At one time there were a lot of bees kept around this area but since about the early 40s most of the small farms which had them have been turned over to raising chickens and everything that one thinks of as a quaint little farm has just about dissapeared, from around this area.
Although we live out in the country about 7 miles from Willimantic and 35 miles east of Hartford, I own less then an acre of land and have to depend on using my neighbors land for raising any thing.
I have just finished cutting enough cedar poles to build a 30 x 125 foot pen this spring and hope to start some small pens to raise my young ones in this weekend. I have always raised my young ones in small pens 2x4x2 with a 1×2 ft. coop at one end. This worked out very well for me and will take care of a hen and about 12 chicks for 2 to 3 weeks. Moving them every day to new grownd is the only problem. I am glad that you told me about the cheers so will have to make other arangements for them. I did try a small battery brooder once and had leg trouble with my birds so have never tried it since.
That sure was a very nice deer that you got this fall and you should be proud of it. I don’t do any hunting myself, We do spend alot of time at the shore though. I have a small runabout with a 35 horse motor on it and spend almost every Saturday and Sunday water skying claming, Crabbing or just riding around on Lond Island Sound with it.
I’m afraid that I am also guilty of havnig to have someone take care of my birds. I have to be at work at 7 am so my mother feedsand waters them in the morning and when I get home I do what is left to be done. Mother is always giving me hell for having stuff around and having to take care of it but she really enjoys it as much as I do.

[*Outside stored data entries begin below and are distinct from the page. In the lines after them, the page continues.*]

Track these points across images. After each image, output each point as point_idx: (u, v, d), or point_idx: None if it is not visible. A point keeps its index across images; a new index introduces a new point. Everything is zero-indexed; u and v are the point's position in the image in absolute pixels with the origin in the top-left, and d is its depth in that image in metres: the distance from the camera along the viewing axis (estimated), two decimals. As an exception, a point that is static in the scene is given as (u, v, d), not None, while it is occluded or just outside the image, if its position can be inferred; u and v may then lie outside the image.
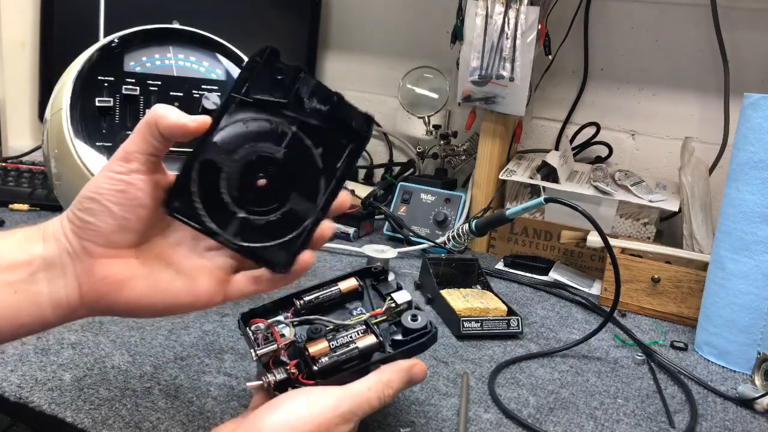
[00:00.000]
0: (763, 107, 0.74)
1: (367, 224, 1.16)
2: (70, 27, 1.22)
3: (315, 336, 0.52)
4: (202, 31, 0.85)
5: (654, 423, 0.63)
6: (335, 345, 0.51)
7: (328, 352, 0.50)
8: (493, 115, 1.13)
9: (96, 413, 0.54)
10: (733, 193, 0.78)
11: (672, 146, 1.21)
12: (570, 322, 0.88)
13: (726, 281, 0.78)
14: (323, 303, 0.56)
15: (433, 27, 1.40)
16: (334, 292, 0.57)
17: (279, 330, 0.52)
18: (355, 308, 0.57)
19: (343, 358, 0.50)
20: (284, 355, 0.51)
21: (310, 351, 0.50)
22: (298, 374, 0.49)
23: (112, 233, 0.45)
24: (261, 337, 0.51)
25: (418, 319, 0.54)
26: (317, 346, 0.51)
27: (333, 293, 0.57)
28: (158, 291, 0.47)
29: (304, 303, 0.55)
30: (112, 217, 0.45)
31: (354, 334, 0.52)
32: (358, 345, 0.51)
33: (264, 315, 0.54)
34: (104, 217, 0.45)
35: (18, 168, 1.14)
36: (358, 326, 0.53)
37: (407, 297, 0.56)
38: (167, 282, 0.48)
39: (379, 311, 0.55)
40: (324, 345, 0.51)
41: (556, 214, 1.10)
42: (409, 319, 0.54)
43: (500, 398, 0.64)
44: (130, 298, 0.47)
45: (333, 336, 0.52)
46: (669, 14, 1.18)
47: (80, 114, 0.75)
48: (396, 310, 0.56)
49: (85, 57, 0.78)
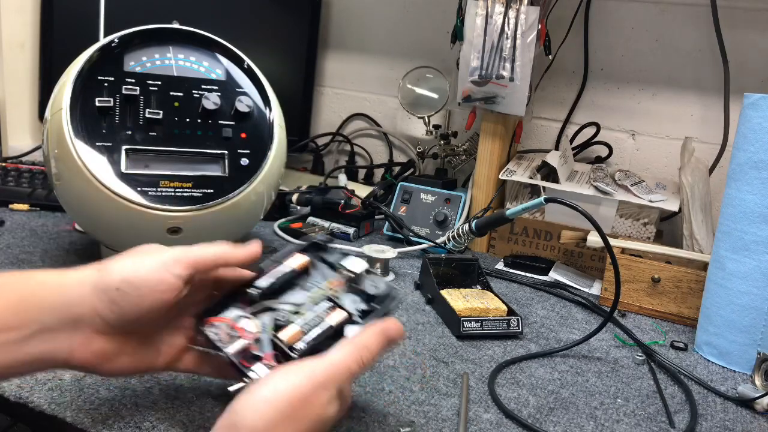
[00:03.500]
0: (763, 107, 0.74)
1: (367, 224, 1.16)
2: (70, 27, 1.22)
3: (282, 322, 0.51)
4: (202, 31, 0.85)
5: (654, 423, 0.63)
6: (307, 327, 0.50)
7: (301, 336, 0.50)
8: (493, 115, 1.13)
9: (96, 413, 0.54)
10: (733, 193, 0.78)
11: (672, 146, 1.21)
12: (570, 322, 0.88)
13: (726, 281, 0.78)
14: (279, 286, 0.54)
15: (433, 27, 1.40)
16: (288, 273, 0.55)
17: (240, 325, 0.51)
18: (310, 285, 0.55)
19: (319, 339, 0.50)
20: (255, 349, 0.50)
21: (283, 339, 0.49)
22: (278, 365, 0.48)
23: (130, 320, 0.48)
24: (223, 335, 0.50)
25: (379, 284, 0.54)
26: (289, 332, 0.50)
27: (288, 275, 0.55)
28: (134, 364, 0.51)
29: (259, 291, 0.53)
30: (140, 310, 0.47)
31: (322, 313, 0.51)
32: (329, 322, 0.51)
33: (217, 311, 0.52)
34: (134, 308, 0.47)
35: (18, 168, 1.14)
36: (322, 303, 0.52)
37: (362, 264, 0.56)
38: (142, 356, 0.51)
39: (337, 282, 0.54)
40: (296, 329, 0.50)
41: (556, 214, 1.10)
42: (370, 285, 0.54)
43: (500, 398, 0.64)
44: (113, 369, 0.50)
45: (300, 318, 0.51)
46: (669, 14, 1.18)
47: (80, 114, 0.75)
48: (353, 278, 0.55)
49: (85, 57, 0.78)
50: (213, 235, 0.82)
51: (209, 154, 0.80)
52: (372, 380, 0.65)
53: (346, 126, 1.56)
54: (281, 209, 1.18)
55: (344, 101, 1.56)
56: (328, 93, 1.58)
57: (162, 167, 0.77)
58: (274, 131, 0.84)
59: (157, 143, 0.78)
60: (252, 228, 0.91)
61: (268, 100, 0.85)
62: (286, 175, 1.17)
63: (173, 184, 0.77)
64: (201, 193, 0.77)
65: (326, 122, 1.58)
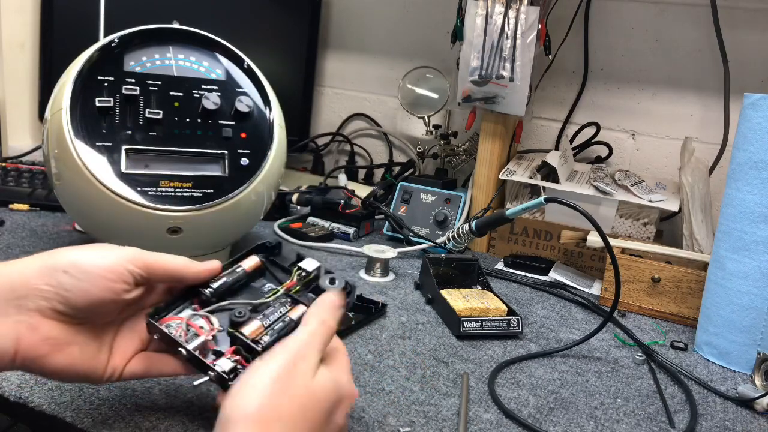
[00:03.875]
0: (763, 107, 0.74)
1: (367, 224, 1.16)
2: (70, 27, 1.22)
3: (240, 319, 0.50)
4: (202, 31, 0.85)
5: (654, 423, 0.63)
6: (268, 322, 0.50)
7: (263, 331, 0.49)
8: (493, 115, 1.13)
9: (96, 413, 0.54)
10: (733, 193, 0.78)
11: (672, 146, 1.21)
12: (570, 322, 0.88)
13: (726, 281, 0.78)
14: (231, 287, 0.54)
15: (433, 27, 1.40)
16: (240, 273, 0.54)
17: (196, 323, 0.50)
18: (262, 286, 0.55)
19: (284, 333, 0.49)
20: (213, 346, 0.50)
21: (245, 333, 0.49)
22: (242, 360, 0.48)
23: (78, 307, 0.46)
24: (180, 332, 0.50)
25: (335, 281, 0.54)
26: (251, 327, 0.50)
27: (239, 275, 0.54)
28: (85, 360, 0.48)
29: (212, 291, 0.52)
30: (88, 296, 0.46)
31: (281, 308, 0.51)
32: (292, 316, 0.51)
33: (169, 311, 0.52)
34: (82, 293, 0.46)
35: (18, 168, 1.14)
36: (281, 300, 0.52)
37: (315, 263, 0.55)
38: (94, 353, 0.49)
39: (292, 282, 0.54)
40: (257, 324, 0.50)
41: (556, 214, 1.10)
42: (328, 282, 0.54)
43: (500, 398, 0.64)
44: (63, 363, 0.47)
45: (260, 315, 0.51)
46: (669, 14, 1.18)
47: (80, 114, 0.75)
48: (308, 278, 0.55)
49: (85, 57, 0.78)
50: (213, 235, 0.82)
51: (209, 154, 0.80)
52: (372, 380, 0.65)
53: (346, 126, 1.56)
54: (281, 209, 1.18)
55: (344, 101, 1.56)
56: (328, 93, 1.58)
57: (162, 167, 0.77)
58: (274, 131, 0.84)
59: (157, 143, 0.78)
60: (252, 228, 0.91)
61: (268, 100, 0.85)
62: (286, 175, 1.17)
63: (173, 184, 0.77)
64: (201, 193, 0.77)
65: (326, 122, 1.58)
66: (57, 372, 0.47)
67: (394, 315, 0.82)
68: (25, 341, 0.45)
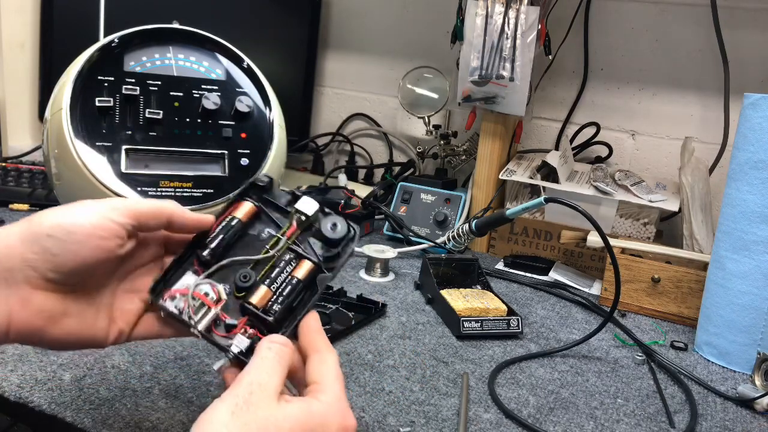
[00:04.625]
0: (763, 107, 0.74)
1: (367, 224, 1.16)
2: (70, 27, 1.22)
3: (246, 284, 0.47)
4: (202, 31, 0.85)
5: (654, 423, 0.63)
6: (275, 286, 0.47)
7: (271, 296, 0.47)
8: (493, 115, 1.13)
9: (96, 413, 0.54)
10: (733, 193, 0.78)
11: (672, 146, 1.21)
12: (570, 322, 0.88)
13: (726, 281, 0.78)
14: (229, 243, 0.49)
15: (433, 27, 1.40)
16: (236, 226, 0.50)
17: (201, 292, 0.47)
18: (260, 233, 0.51)
19: (292, 297, 0.47)
20: (225, 317, 0.47)
21: (254, 303, 0.47)
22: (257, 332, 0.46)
23: (67, 270, 0.43)
24: (187, 307, 0.46)
25: (338, 226, 0.50)
26: (258, 294, 0.47)
27: (236, 227, 0.50)
28: (84, 329, 0.46)
29: (210, 251, 0.48)
30: (76, 257, 0.43)
31: (287, 267, 0.48)
32: (297, 276, 0.48)
33: (170, 281, 0.48)
34: (70, 254, 0.43)
35: (18, 168, 1.14)
36: (283, 256, 0.49)
37: (314, 205, 0.51)
38: (92, 320, 0.47)
39: (293, 229, 0.50)
40: (264, 290, 0.47)
41: (556, 214, 1.10)
42: (329, 228, 0.50)
43: (500, 398, 0.64)
44: (60, 334, 0.45)
45: (265, 276, 0.48)
46: (669, 14, 1.18)
47: (80, 114, 0.75)
48: (308, 222, 0.51)
49: (85, 57, 0.78)
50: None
51: (209, 154, 0.80)
52: (372, 380, 0.65)
53: (346, 126, 1.56)
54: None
55: (344, 101, 1.56)
56: (328, 93, 1.58)
57: (162, 167, 0.77)
58: (274, 131, 0.84)
59: (157, 143, 0.78)
60: (252, 228, 0.91)
61: (268, 100, 0.85)
62: (286, 175, 1.17)
63: (173, 183, 0.77)
64: (201, 193, 0.77)
65: (326, 122, 1.58)
66: (55, 343, 0.45)
67: (394, 315, 0.82)
68: (17, 316, 0.42)
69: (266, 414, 0.39)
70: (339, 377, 0.44)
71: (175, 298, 0.47)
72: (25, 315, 0.43)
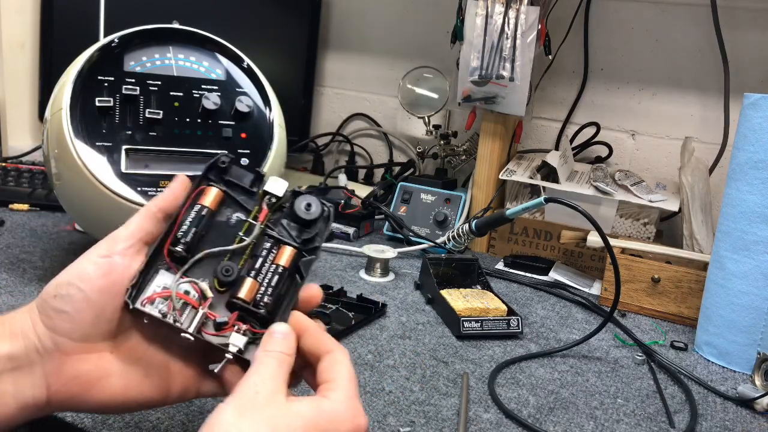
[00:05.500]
0: (763, 107, 0.74)
1: (367, 224, 1.16)
2: (70, 27, 1.22)
3: (229, 278, 0.45)
4: (202, 31, 0.85)
5: (654, 423, 0.63)
6: (261, 277, 0.46)
7: (257, 288, 0.45)
8: (493, 115, 1.13)
9: (96, 413, 0.54)
10: (733, 193, 0.78)
11: (672, 146, 1.21)
12: (570, 322, 0.87)
13: (726, 281, 0.78)
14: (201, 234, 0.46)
15: (433, 27, 1.40)
16: (206, 215, 0.47)
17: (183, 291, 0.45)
18: (228, 219, 0.48)
19: (280, 286, 0.46)
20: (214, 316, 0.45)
21: (243, 297, 0.45)
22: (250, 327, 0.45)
23: (87, 325, 0.42)
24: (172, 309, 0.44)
25: (312, 206, 0.48)
26: (244, 288, 0.45)
27: (206, 217, 0.47)
28: (131, 389, 0.44)
29: (184, 246, 0.45)
30: (90, 307, 0.42)
31: (268, 255, 0.46)
32: (281, 263, 0.46)
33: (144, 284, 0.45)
34: (82, 305, 0.42)
35: (18, 168, 1.14)
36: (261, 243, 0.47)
37: (283, 184, 0.48)
38: (140, 379, 0.44)
39: (265, 212, 0.48)
40: (250, 283, 0.45)
41: (556, 214, 1.10)
42: (303, 208, 0.48)
43: (500, 398, 0.64)
44: (102, 398, 0.43)
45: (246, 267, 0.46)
46: (669, 14, 1.18)
47: (80, 114, 0.75)
48: (279, 203, 0.48)
49: (85, 57, 0.78)
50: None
51: (209, 154, 0.80)
52: (372, 380, 0.65)
53: (346, 126, 1.56)
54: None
55: (344, 101, 1.56)
56: (328, 93, 1.58)
57: (162, 167, 0.77)
58: (274, 131, 0.84)
59: (157, 143, 0.78)
60: (252, 228, 0.91)
61: (268, 100, 0.85)
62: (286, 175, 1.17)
63: (173, 184, 0.77)
64: (201, 193, 0.77)
65: (326, 122, 1.58)
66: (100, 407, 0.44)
67: (394, 315, 0.82)
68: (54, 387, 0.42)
69: (275, 412, 0.38)
70: (352, 376, 0.42)
71: (154, 301, 0.44)
72: (61, 383, 0.42)
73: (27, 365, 0.41)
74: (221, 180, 0.48)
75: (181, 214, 0.46)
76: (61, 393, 0.42)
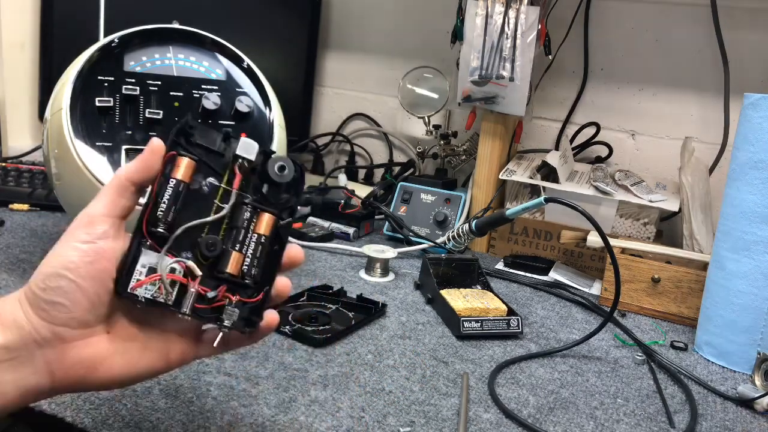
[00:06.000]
0: (763, 107, 0.74)
1: (367, 224, 1.16)
2: (70, 27, 1.22)
3: (213, 253, 0.45)
4: (202, 31, 0.85)
5: (654, 423, 0.63)
6: (245, 249, 0.45)
7: (242, 260, 0.45)
8: (493, 115, 1.13)
9: (96, 413, 0.54)
10: (733, 193, 0.78)
11: (672, 146, 1.21)
12: (570, 322, 0.88)
13: (726, 281, 0.78)
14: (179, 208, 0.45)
15: (433, 27, 1.40)
16: (182, 189, 0.45)
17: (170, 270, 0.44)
18: (202, 186, 0.46)
19: (265, 257, 0.46)
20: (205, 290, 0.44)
21: (230, 271, 0.45)
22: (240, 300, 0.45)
23: (84, 312, 0.42)
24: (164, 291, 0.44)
25: (286, 168, 0.47)
26: (231, 262, 0.45)
27: (182, 191, 0.45)
28: (132, 365, 0.44)
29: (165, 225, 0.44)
30: (84, 294, 0.41)
31: (249, 225, 0.46)
32: (263, 233, 0.46)
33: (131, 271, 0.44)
34: (76, 295, 0.41)
35: (18, 168, 1.14)
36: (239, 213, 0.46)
37: (254, 146, 0.47)
38: (140, 354, 0.45)
39: (239, 178, 0.46)
40: (234, 256, 0.45)
41: (556, 214, 1.10)
42: (276, 170, 0.47)
43: (500, 398, 0.64)
44: (107, 377, 0.44)
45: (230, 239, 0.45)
46: (669, 14, 1.18)
47: (80, 114, 0.75)
48: (251, 166, 0.47)
49: (85, 57, 0.78)
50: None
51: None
52: (372, 380, 0.65)
53: (346, 126, 1.56)
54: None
55: (344, 101, 1.56)
56: (328, 93, 1.58)
57: (162, 167, 0.77)
58: (274, 131, 0.84)
59: (157, 143, 0.78)
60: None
61: (268, 100, 0.85)
62: (286, 175, 1.17)
63: (173, 184, 0.77)
64: (201, 193, 0.77)
65: (326, 122, 1.58)
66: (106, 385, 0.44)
67: (394, 315, 0.82)
68: (58, 373, 0.42)
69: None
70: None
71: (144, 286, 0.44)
72: (64, 370, 0.42)
73: (26, 355, 0.41)
74: (190, 144, 0.46)
75: (155, 187, 0.45)
76: (65, 379, 0.42)
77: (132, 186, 0.45)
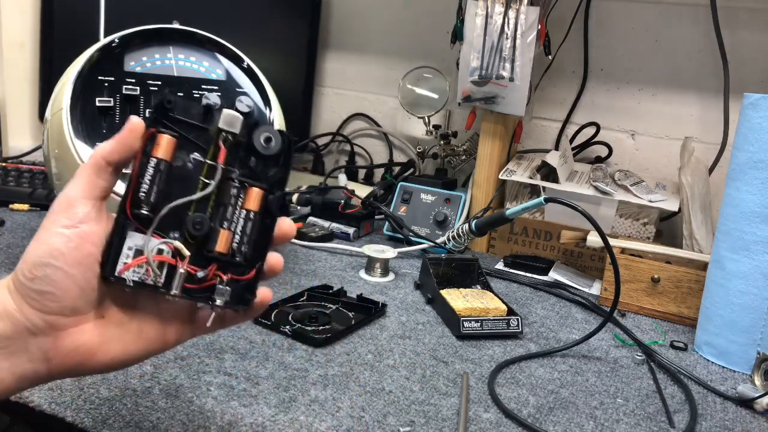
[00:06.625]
0: (763, 107, 0.74)
1: (367, 224, 1.16)
2: (70, 27, 1.22)
3: (201, 232, 0.43)
4: (202, 31, 0.85)
5: (654, 423, 0.63)
6: (234, 226, 0.44)
7: (231, 237, 0.44)
8: (493, 115, 1.13)
9: (96, 413, 0.54)
10: (733, 193, 0.78)
11: (672, 146, 1.21)
12: (570, 322, 0.88)
13: (726, 281, 0.78)
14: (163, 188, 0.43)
15: (433, 27, 1.40)
16: (163, 168, 0.43)
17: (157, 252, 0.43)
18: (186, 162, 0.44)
19: (255, 233, 0.44)
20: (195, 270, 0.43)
21: (219, 250, 0.43)
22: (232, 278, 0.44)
23: (75, 299, 0.41)
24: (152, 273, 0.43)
25: (272, 140, 0.45)
26: (220, 241, 0.43)
27: (163, 170, 0.43)
28: (129, 347, 0.44)
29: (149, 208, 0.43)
30: (73, 281, 0.40)
31: (237, 202, 0.45)
32: (251, 209, 0.45)
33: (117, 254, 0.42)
34: (64, 283, 0.40)
35: (18, 168, 1.14)
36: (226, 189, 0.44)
37: (237, 117, 0.44)
38: (136, 336, 0.44)
39: (224, 152, 0.44)
40: (223, 234, 0.44)
41: (556, 214, 1.10)
42: (263, 142, 0.45)
43: (500, 398, 0.64)
44: (104, 360, 0.43)
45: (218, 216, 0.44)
46: (669, 14, 1.18)
47: (80, 114, 0.75)
48: (236, 139, 0.45)
49: (85, 57, 0.78)
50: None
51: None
52: (372, 380, 0.65)
53: (346, 126, 1.56)
54: (281, 209, 1.18)
55: (344, 101, 1.56)
56: (328, 93, 1.58)
57: (162, 167, 0.77)
58: (274, 131, 0.84)
59: (157, 143, 0.78)
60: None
61: (268, 100, 0.86)
62: (286, 175, 1.17)
63: (173, 184, 0.77)
64: (201, 193, 0.77)
65: (326, 122, 1.59)
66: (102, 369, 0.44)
67: (394, 315, 0.83)
68: (54, 360, 0.41)
69: None
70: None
71: (133, 270, 0.43)
72: (61, 357, 0.42)
73: (20, 344, 0.41)
74: (170, 120, 0.44)
75: (136, 168, 0.43)
76: (62, 365, 0.42)
77: (109, 166, 0.43)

An old army buddy of mine came from Roanoke and always wanted me to come home with him but I never did. I was stationed in the Honor Guard at Washington D.C. for 2 years and had plenty of opportunity to make a trip down with him, but I’m not fond of really hot weather and D.C. was enough for me. He had and old motorcycle which he pushed back and forth on. I think I could have taken it. I did make several trips to Luray and up into Cumbland Maryland. Infact we took a trip to Luray this fall up though Penn. into New York it is very nicecountry down through there and my Mother and Aunt really did enjoy it. I wanted to take the (over)
entire sky Line drive into Winston Salem and back through Norfolk Va. along the coast home. We met some very nice people at Luray caverns who said that Spring is the best time to go South when all of the Roderdendrums are in blossom so we decided to make that trip another time. We enjoy travling very much. So from now until spring I will have to really get busy and get all my pens made. Because when the summer comes we are off. We are planing on making a trip through Canada and around the Great Lakes this year if all goes well.
Regards Henry Safranek Lebanon. Conn.
These last two letters are very personal and there seems to be a genuine connection. Sadly, I do not know whether the two ever met in person or whether their correspondence continued. Foley continued writing letters over the next few years but there are no more in the collection to or from Safranek. Foley’s main correspondent from this point on is a man in Barranquilla, Colombia named Jose Raimundo Sojo who helped Foley source ducks for his bird business. I have yet to fully read that correspondence but if I find any more bird murders, I’ll be sure to blog about those letters, too. Of course, you can stop by Special Collections and University Archives and look through all the letters yourself! Just ask for the M. L. Foley Collection (Ms2012-031).